But for the most part, the men working on the road, had no experience with hurricanes of any intensity. Locals warned of the impending doom, but the road workers, many of them combat veterans, replied along the lines of "I've faced machine gun fire, nothing scares me," Bertelli said.

Even if they had heeded the warning, though, the veterans would have had no way of evacuating. Hurricane plans called for a train to be sent down from Miami to pick up the workers and carry them to safety. But no effort was made over the weekend to send the train down.

Given that it was a holiday weekend, some of the workers had already made their way to Key West or Miami to celebrate.

Those who remained, though, were left in ramshackle shelters just off the beach.

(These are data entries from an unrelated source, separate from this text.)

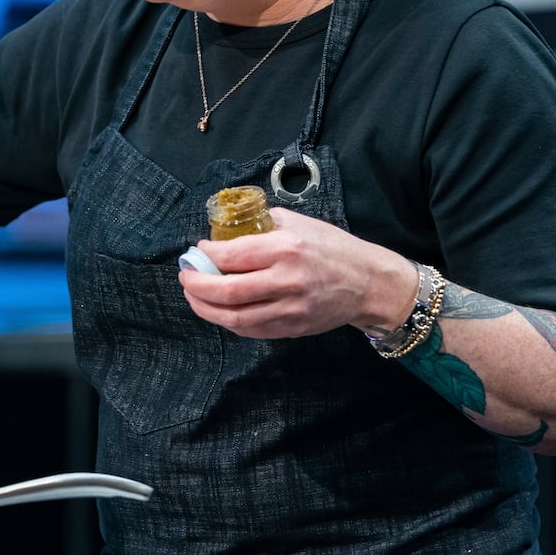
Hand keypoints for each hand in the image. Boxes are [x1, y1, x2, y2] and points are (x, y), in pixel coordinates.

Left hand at [177, 206, 414, 339]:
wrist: (369, 283)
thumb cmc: (334, 249)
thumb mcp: (300, 224)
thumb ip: (263, 225)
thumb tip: (227, 231)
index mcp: (287, 248)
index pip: (233, 254)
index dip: (207, 255)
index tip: (198, 251)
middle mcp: (287, 280)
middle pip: (227, 291)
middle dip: (196, 285)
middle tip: (186, 277)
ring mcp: (290, 309)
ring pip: (235, 317)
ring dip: (206, 308)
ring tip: (194, 296)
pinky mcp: (293, 328)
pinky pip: (251, 330)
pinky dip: (229, 321)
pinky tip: (219, 311)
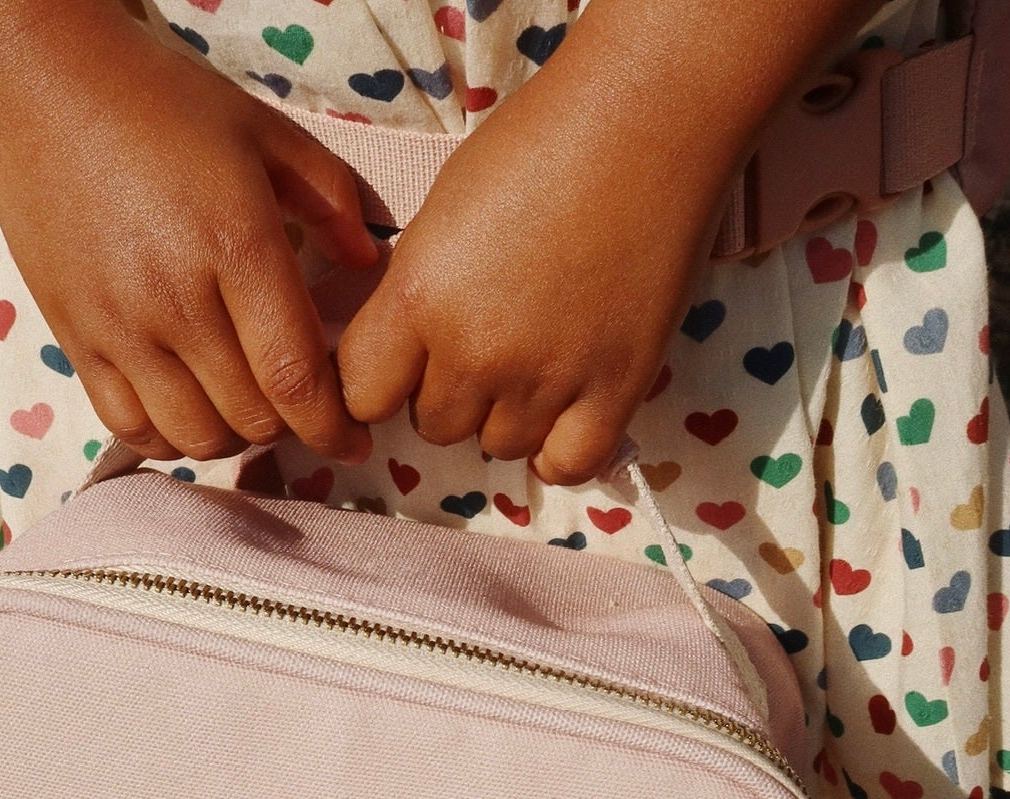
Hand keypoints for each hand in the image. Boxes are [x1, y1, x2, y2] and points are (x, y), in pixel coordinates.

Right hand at [0, 0, 377, 463]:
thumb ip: (329, 197)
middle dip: (290, 427)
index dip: (331, 426)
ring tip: (245, 409)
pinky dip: (170, 437)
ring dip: (233, 438)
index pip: (295, 377)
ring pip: (195, 437)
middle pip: (251, 418)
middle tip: (299, 407)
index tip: (352, 442)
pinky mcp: (76, 338)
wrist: (39, 83)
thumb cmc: (161, 103)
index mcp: (236, 245)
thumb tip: (366, 263)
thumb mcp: (264, 131)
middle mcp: (176, 299)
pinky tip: (189, 410)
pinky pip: (130, 427)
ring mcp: (120, 326)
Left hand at [336, 0, 882, 486]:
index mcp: (418, 297)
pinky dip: (560, 451)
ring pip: (498, 446)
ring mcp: (546, 379)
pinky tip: (565, 415)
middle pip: (435, 425)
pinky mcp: (614, 391)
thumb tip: (401, 354)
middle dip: (450, 393)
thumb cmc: (539, 144)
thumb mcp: (441, 214)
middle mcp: (474, 351)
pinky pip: (567, 466)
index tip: (400, 369)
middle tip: (489, 340)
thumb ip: (414, 294)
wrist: (647, 120)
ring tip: (537, 358)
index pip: (361, 395)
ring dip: (508, 416)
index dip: (378, 385)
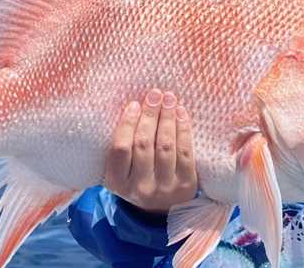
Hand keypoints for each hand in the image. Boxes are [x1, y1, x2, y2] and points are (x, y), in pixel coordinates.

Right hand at [104, 88, 197, 213]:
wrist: (161, 209)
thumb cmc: (137, 178)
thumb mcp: (121, 170)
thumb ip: (122, 146)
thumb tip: (133, 106)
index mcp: (117, 183)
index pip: (120, 149)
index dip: (127, 124)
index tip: (135, 104)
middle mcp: (140, 188)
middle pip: (144, 144)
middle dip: (150, 115)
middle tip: (155, 94)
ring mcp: (165, 187)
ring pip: (165, 146)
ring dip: (167, 118)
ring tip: (169, 99)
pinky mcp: (186, 184)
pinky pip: (185, 152)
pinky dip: (183, 129)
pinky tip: (181, 113)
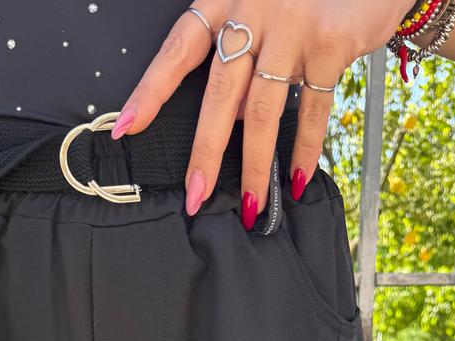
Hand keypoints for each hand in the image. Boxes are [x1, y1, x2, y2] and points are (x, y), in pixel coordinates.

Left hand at [112, 0, 410, 225]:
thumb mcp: (262, 6)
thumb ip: (244, 53)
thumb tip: (232, 117)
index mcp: (225, 0)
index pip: (177, 50)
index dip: (151, 91)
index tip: (125, 128)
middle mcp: (252, 10)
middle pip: (219, 94)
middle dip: (205, 152)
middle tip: (196, 195)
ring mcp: (291, 27)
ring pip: (262, 111)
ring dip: (255, 166)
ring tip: (251, 205)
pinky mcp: (329, 42)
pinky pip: (311, 108)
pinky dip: (304, 149)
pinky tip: (295, 178)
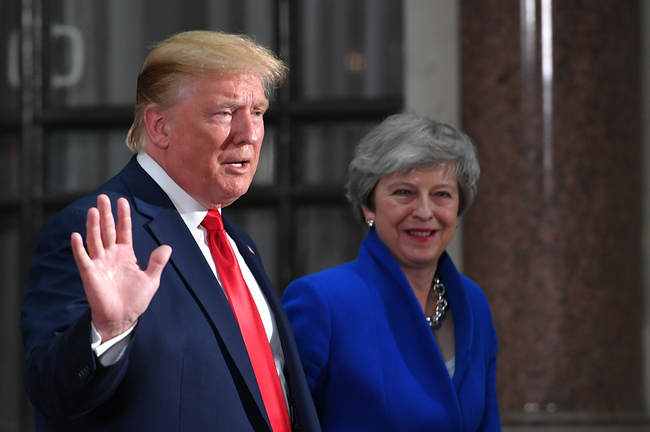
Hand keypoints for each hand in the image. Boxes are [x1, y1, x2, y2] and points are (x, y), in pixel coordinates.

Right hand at [71, 194, 171, 341]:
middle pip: (107, 230)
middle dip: (106, 214)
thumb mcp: (151, 280)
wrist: (123, 317)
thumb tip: (167, 247)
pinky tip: (76, 235)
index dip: (123, 216)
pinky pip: (83, 258)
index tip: (122, 201)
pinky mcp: (90, 274)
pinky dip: (79, 247)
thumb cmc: (135, 300)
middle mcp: (111, 255)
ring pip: (95, 240)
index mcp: (126, 254)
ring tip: (93, 210)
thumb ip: (157, 263)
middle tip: (103, 198)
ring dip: (93, 226)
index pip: (124, 230)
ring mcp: (99, 263)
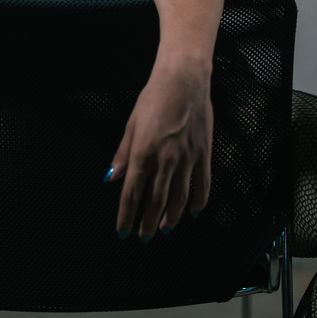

"Those poor guys were sitting in work camps basically at sea level in tents and clapboard shacks," Bertelli said.

The call for the evacuation train was finally made on the afternoon of Labor Day. By the time it left the mainland and entered the Keys, waves were already washing over the tracks. A series of incidents including an open drawbridge and a steel cable snagging the train delayed its progress.

The train finally rolled into Islamorada shortly after 8 p.m., just as the storm was approaching peak intensity. The storm pushed the rail cars from the track, leaving only the locomotive upright.

Meanwhile, to the south in Matecumbe, the storm was killing people in a variety of ways. Some were speared by flying lumber, Willie Drye wrote in "Storm of the Century: The Labor Day Hurricane of 1935." Others were brained by flying coconuts. Many were simply washed out to sea by the storm surge.

As powerful as the storm was, it was also relatively compact, leaving the lower Keys and the southern portion of the mainland unscathed. But the storm laid waste to nearly everything in its path from just south of Key Largo down to Marathon.

"Upper Matecumbe was the center of the community" Bertelli said. "And pretty much every house and building was destroyed and mostly destroyed."

The storm surge undermined the rail beds and twisted the tracks of Henry Flagler's Florida East Coast rail line, which first connected Key West to the mainland in 1912. The section of the railway through the Keys never reopened.

Today a memorial to those killed in the storm stands along U.S. 1 near mile marker 82 in Islamorada. Some 4,000 people attended the unveiling in 1937.

A plaque at the memorial simply reads: Dedicated to the memory of the civilians and war veterans whose lives were lost in the hurricane of September Second 1935.